L’impact de l’IA sur l’éducation et l’emploi a occupé une place importante tout au long de la discussion.
Yershen Pillay, directeur général de CHIETA, a déclaré que l'Afrique du Sud doit s'orienter de toute urgence vers un programme d'études centré sur les compétences et reflétant les réalités de l'économie moderne.
« La révolution de l'IA se produit maintenant, pas dans le futur », a-t-il déclaré.
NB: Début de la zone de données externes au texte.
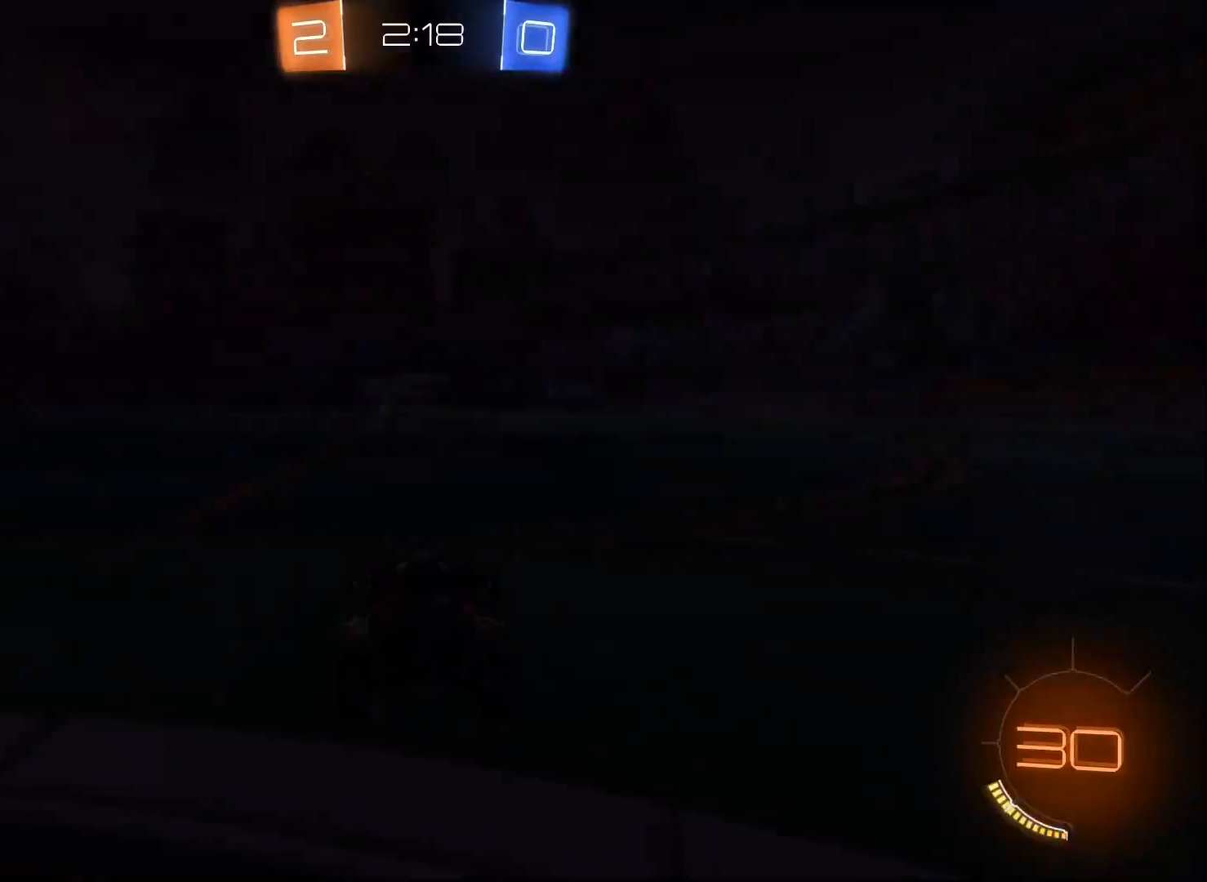
Gameplay with a controller (Xbox layout); each line is a JSON object with the inputs held at the frame after it. "events" lists button and stick changes between this image and that frame as [ms after this image, input, new state], when the widget could be followed in between.
{"buttons": ["Y"], "left_stick": "center", "right_stick": "center", "events": [[183, "SELECT", "down"], [383, "SELECT", "up"], [483, "Y", "down"]]}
Pillay a fait valoir que les apprenants ont besoin d’une plus grande exposition à la littératie numérique, à l’analyse des données et aux compétences liées à l’IA dès le plus jeune âge. Cependant, j’ai prévenu que le progrès technologique ne peut être séparé des questions plus larges d’accès et d’inclusion.
J'ai souligné l'importance d'investir dans les infrastructures numériques, en particulier dans les communautés rurales et mal desservies où l'accès à la technologie reste limité.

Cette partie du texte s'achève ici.